• [The exercise] Reproduce the text lines of every entry below verbatim, in their original order, and leave out the pictures.
========
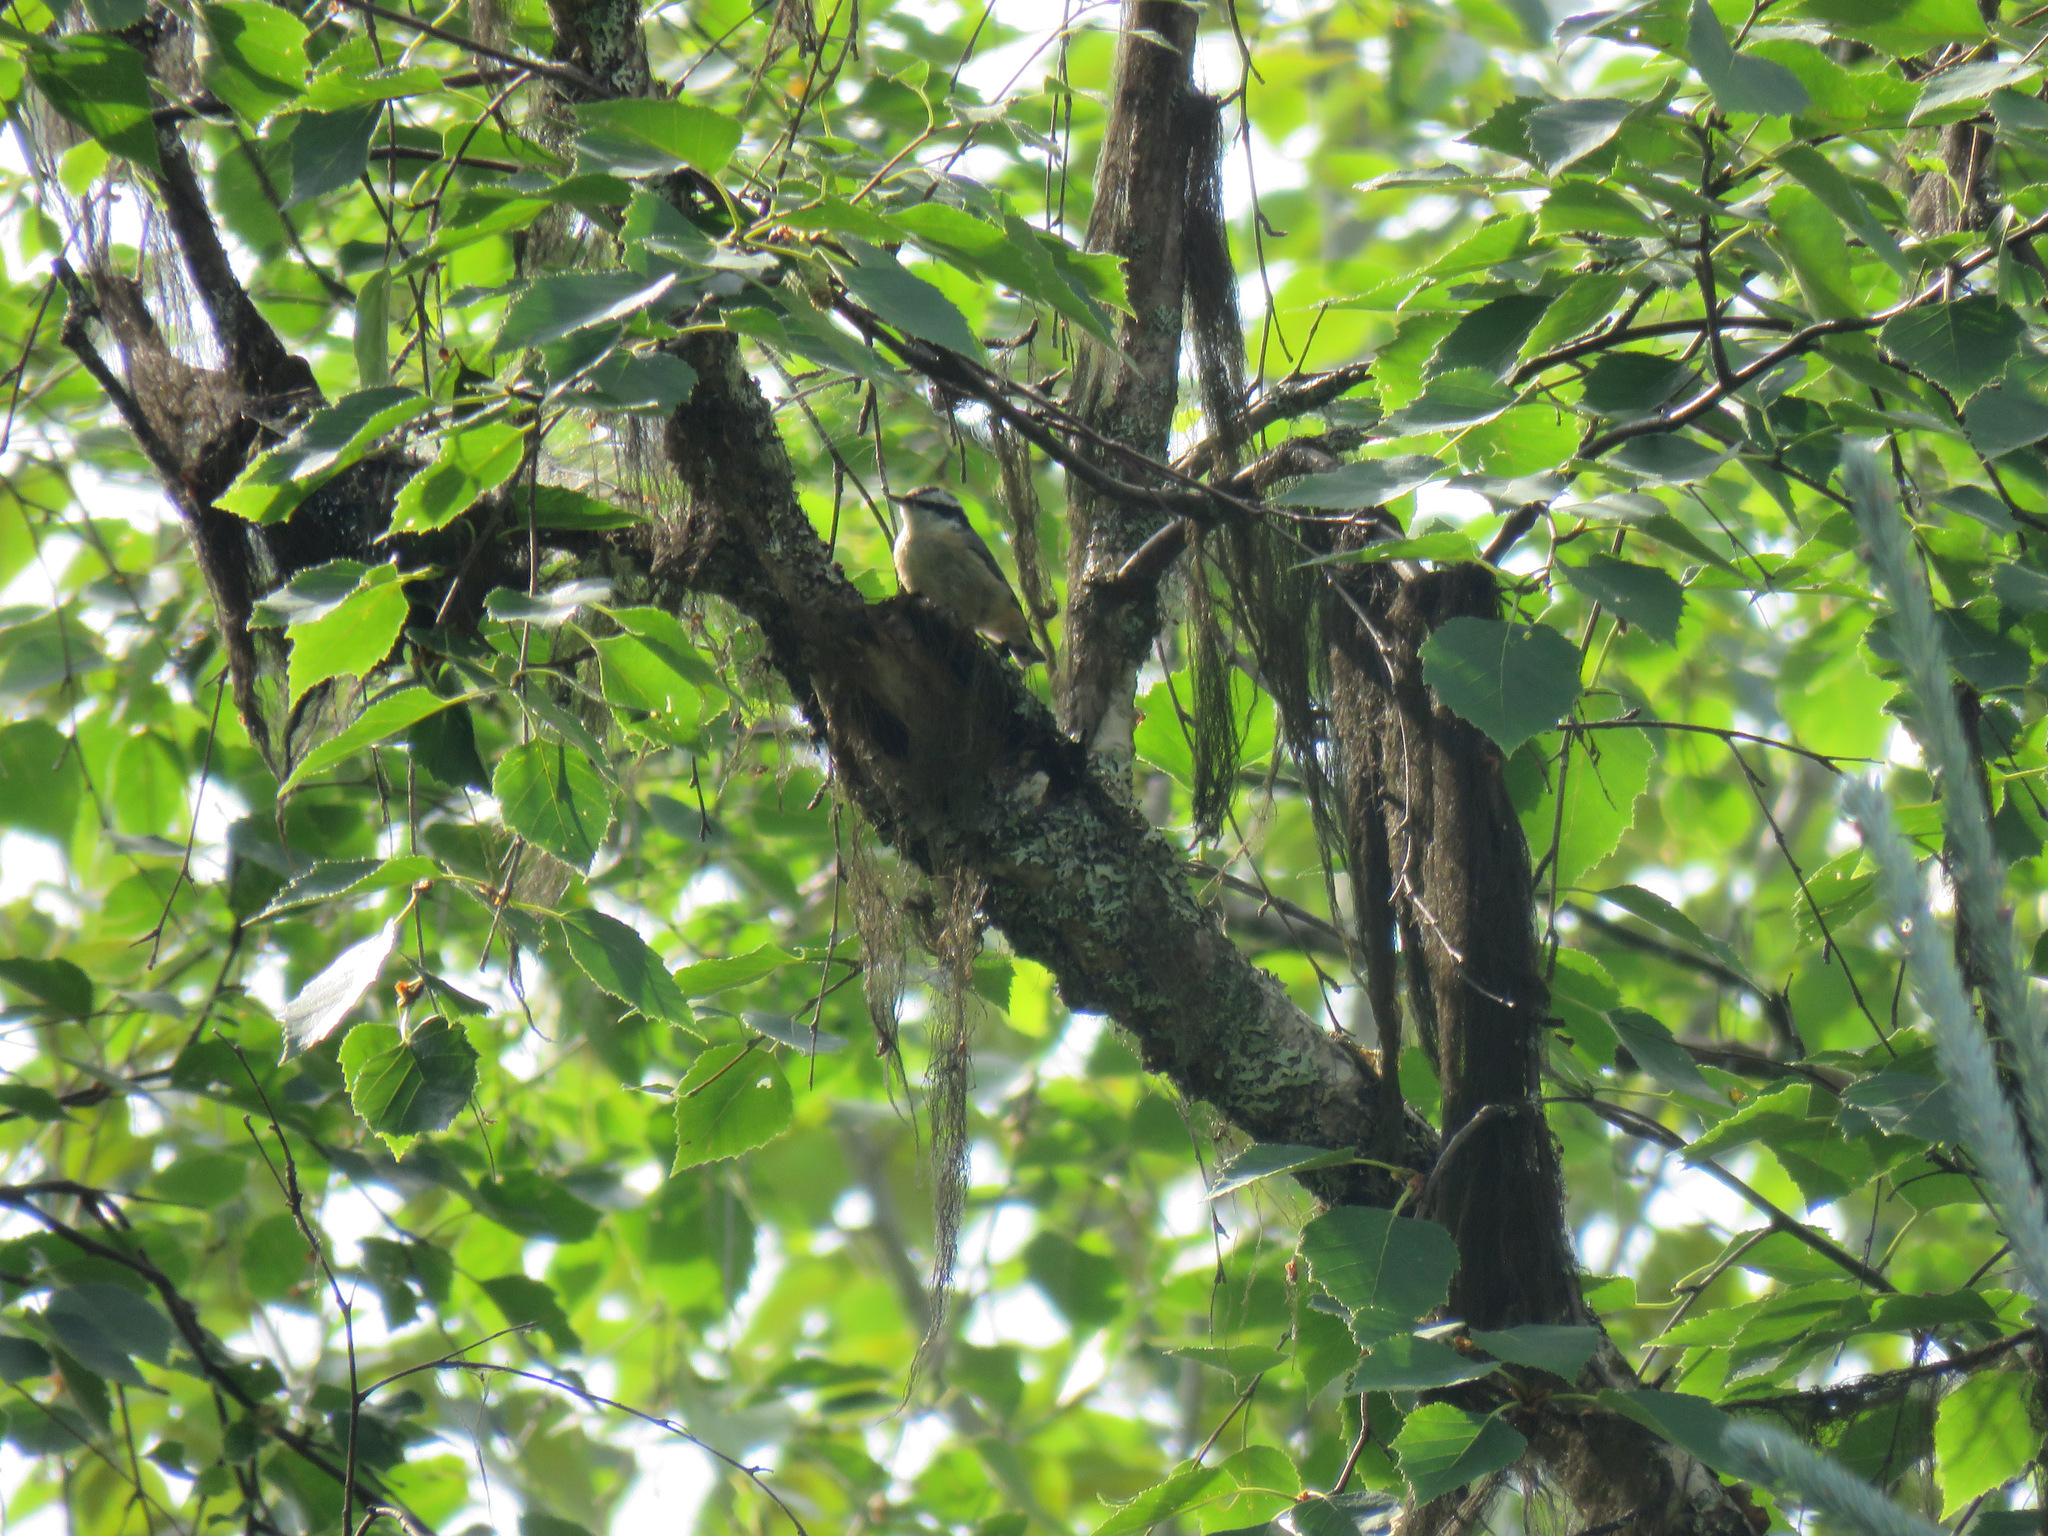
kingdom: Animalia
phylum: Chordata
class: Aves
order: Passeriformes
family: Sittidae
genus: Sitta
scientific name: Sitta canadensis
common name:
========
• [Task response]
kingdom: Animalia
phylum: Chordata
class: Aves
order: Passeriformes
family: Sittidae
genus: Sitta
scientific name: Sitta canadensis
common name:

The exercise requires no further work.